Eribon, la société comme verdict (5)

Entrer dans une « profession », dans un milieu, c’est inévitablement adapter son corps et son esprit aux réquisits explicites ou tacites d’un univers qui a existé avant qu’on ne cherche à s’y faire une place et qui ne nous l’accorde qu’à cette condition, nous contraint à suivre les étapes successives d’un parcours fléché, à passer par les rites et les rituels, à s’imprégner des us et coutumes et devenir peu à peu celui qui exige des nouveaux entrants ce qu’on a exigé de lui quand il est entré.
Même ceux qui s’efforcent de résister autant que possible aux normes qui régissent l’appartenance à un milieu professionnel, à une corporation, à un métier…doivent d’abord et avant tout les avoir respectées jusqu’à un certain point pour pouvoir bénéficier des moyens d’expression sur lesquels il leur sera possible de prendre appui, et la docilité première-on ne peut pas vivre dans un milieu sans s’approprier ses modalités de fonctionnement, ne serait-ce que dans l’existence quotidienne et, par conséquent, être approprié par elles –est, peu ou prou, le support indispensable à toute indocilité. Mais on serait en droit d’attendre que, au moins, ceux qui se pensent comme constituant le « milieu culturel » ou le « milieu intellectuel », etc, n’abandonnent jamais le souci de rétivité, comme point d’honneur de ce qui définit ou devrait définir leur fonction sociale. Alors que le degré d’inféodation, la soif de pouvoir, la quête des honneurs les plus vains, l’opportunisme, le conformisme, le conservatisme, le psittacisme qui conduit à répéter la doxa pour être certain de se faire applaudir…toutes ces attitudes les plus contraires à ce dont devrait s’enorgueillir un intellectuel sont hélas celles qui prospèrent et dominent.
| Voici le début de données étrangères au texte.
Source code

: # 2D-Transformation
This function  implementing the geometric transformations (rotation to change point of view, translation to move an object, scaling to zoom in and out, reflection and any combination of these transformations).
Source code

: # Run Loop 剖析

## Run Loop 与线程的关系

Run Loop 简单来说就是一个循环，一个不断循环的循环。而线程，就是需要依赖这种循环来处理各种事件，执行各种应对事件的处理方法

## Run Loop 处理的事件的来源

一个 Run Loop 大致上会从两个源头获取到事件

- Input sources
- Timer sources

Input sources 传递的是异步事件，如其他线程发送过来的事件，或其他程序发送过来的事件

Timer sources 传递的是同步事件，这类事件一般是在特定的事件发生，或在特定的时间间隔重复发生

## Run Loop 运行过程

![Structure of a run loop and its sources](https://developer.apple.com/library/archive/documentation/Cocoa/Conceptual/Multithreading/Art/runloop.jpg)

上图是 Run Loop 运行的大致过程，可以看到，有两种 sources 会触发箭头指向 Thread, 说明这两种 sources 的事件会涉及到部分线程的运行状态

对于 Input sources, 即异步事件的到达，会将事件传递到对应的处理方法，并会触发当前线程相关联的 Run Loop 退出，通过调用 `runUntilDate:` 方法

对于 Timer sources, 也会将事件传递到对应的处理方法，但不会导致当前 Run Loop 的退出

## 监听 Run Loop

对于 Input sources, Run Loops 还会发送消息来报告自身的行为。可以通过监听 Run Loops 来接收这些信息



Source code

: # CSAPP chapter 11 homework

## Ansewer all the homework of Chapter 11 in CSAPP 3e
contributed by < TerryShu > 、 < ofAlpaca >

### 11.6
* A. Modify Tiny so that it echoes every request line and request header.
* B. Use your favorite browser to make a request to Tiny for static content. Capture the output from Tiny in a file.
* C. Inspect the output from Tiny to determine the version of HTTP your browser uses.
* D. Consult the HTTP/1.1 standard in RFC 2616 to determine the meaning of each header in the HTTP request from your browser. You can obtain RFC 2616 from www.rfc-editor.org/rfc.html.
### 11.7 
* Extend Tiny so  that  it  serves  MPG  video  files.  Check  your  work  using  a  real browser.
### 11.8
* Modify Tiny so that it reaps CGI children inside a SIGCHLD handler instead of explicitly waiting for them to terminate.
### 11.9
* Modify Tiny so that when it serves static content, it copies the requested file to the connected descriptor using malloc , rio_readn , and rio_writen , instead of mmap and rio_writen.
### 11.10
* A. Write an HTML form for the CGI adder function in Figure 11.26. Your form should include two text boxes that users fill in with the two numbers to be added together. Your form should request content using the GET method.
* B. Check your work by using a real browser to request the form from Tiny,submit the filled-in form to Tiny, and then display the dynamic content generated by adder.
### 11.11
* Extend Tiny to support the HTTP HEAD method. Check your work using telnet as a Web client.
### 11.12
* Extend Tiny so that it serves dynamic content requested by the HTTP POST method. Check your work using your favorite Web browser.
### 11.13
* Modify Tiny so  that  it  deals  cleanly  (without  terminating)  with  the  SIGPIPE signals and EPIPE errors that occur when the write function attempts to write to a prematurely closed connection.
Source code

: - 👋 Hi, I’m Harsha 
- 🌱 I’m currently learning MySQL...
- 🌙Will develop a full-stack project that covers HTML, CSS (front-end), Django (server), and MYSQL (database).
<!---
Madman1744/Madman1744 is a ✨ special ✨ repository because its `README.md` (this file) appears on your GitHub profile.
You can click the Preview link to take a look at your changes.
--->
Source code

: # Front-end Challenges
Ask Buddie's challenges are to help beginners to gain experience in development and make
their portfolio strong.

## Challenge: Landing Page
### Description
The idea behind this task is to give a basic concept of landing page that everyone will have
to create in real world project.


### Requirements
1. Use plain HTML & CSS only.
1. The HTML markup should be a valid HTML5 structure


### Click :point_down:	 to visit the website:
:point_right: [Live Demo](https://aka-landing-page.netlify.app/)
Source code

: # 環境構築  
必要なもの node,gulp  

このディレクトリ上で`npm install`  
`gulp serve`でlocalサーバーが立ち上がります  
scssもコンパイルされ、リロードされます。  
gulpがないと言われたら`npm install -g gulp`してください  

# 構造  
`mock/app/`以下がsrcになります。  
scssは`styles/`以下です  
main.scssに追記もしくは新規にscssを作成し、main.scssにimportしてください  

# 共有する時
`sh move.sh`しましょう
Ceux que l’on est amené à rencontrer et à fréquenter dans ces parages sont souvent très loin de correspondre à l’image que l’on s’en était forgée, quand adolescent, étudiant, on rêvait de les côtoyer, d’être l’un d’eux ! Il en est de formidables, de merveilleux. Mais tant d’autres sont détestables (pour rester poli). Souvent, la déception est ruelle, et laisse un goût amer.